** What is required **
Copy the stretch from the start of the records through the line containing "Issue Details", with both ends included. Leave the pictures out.

** Data to process **
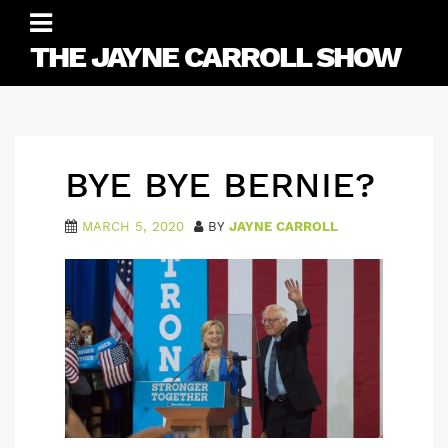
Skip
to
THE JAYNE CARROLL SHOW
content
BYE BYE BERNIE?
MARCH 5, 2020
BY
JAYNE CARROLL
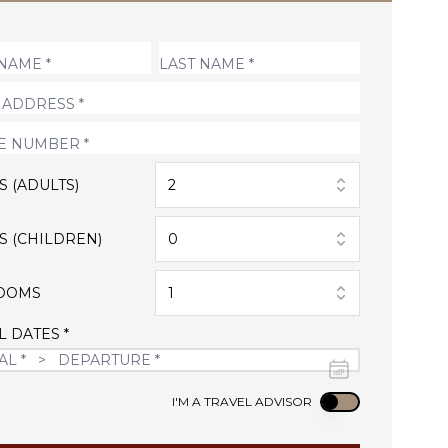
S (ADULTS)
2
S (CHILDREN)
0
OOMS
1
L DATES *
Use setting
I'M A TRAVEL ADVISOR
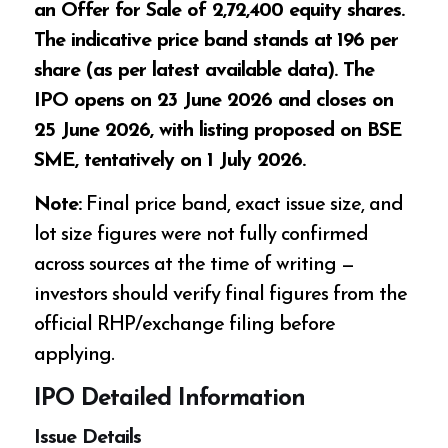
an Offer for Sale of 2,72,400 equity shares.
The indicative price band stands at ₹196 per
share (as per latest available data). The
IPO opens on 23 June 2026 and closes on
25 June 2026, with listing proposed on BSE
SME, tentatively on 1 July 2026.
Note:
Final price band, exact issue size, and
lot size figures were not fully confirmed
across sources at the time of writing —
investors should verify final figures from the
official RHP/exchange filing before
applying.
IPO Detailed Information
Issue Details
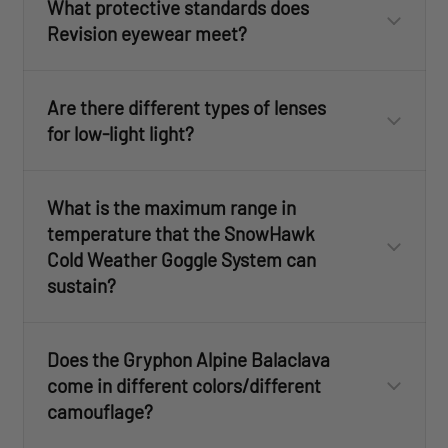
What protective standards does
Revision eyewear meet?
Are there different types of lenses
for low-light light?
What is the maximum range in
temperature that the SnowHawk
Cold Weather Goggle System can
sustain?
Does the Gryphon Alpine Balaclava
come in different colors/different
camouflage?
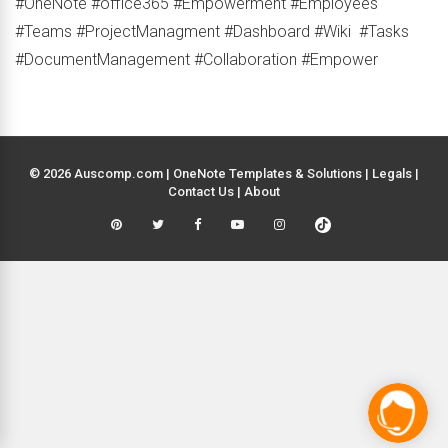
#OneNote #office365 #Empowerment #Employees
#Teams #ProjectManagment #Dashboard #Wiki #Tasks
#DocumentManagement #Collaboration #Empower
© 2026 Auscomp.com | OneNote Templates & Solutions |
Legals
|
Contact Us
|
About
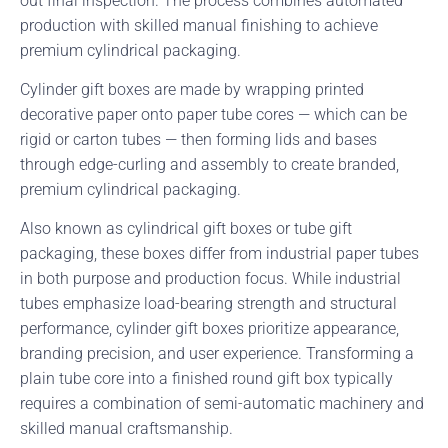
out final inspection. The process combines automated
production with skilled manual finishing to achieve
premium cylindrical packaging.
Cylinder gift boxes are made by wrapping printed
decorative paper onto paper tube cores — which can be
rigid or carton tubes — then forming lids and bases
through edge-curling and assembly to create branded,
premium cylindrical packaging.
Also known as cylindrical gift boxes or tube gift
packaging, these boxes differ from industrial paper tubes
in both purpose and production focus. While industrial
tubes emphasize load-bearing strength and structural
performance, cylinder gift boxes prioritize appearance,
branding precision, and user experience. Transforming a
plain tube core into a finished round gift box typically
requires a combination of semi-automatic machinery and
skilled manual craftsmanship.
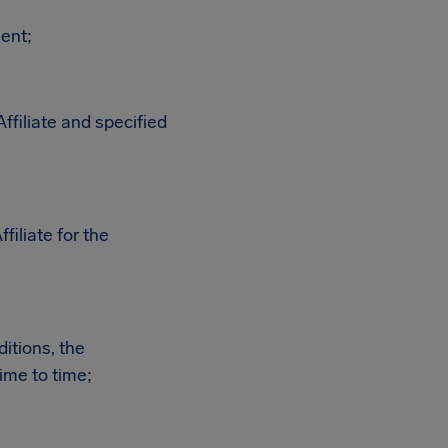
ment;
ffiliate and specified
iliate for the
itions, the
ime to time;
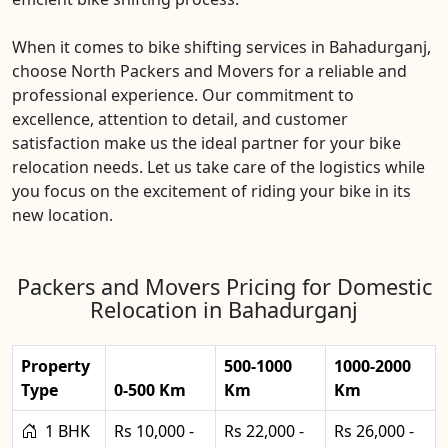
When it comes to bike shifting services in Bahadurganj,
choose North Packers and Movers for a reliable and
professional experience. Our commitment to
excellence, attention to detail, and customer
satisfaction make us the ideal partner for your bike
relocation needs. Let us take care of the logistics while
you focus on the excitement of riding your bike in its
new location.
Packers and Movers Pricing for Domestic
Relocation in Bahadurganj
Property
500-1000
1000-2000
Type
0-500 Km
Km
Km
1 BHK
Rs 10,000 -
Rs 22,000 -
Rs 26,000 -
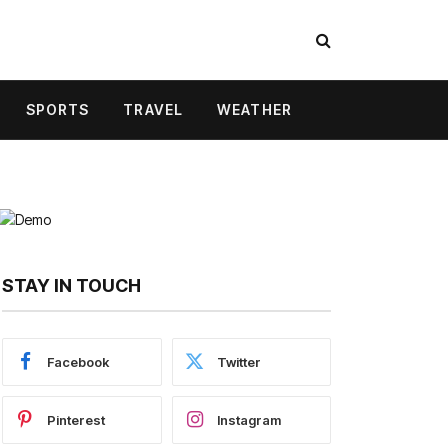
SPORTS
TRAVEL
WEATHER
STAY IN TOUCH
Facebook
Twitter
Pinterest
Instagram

** Response to this task **
Skip
to
THE JAYNE CARROLL SHOW
content
BYE BYE BERNIE?
MARCH 5, 2020
BY
JAYNE CARROLL
S (ADULTS)
2
S (CHILDREN)
0
OOMS
1
L DATES *
Use setting
I'M A TRAVEL ADVISOR
an Offer for Sale of 2,72,400 equity shares.
The indicative price band stands at ₹196 per
share (as per latest available data). The
IPO opens on 23 June 2026 and closes on
25 June 2026, with listing proposed on BSE
SME, tentatively on 1 July 2026.
Note:
Final price band, exact issue size, and
lot size figures were not fully confirmed
across sources at the time of writing —
investors should verify final figures from the
official RHP/exchange filing before
applying.
IPO Detailed Information
Issue Details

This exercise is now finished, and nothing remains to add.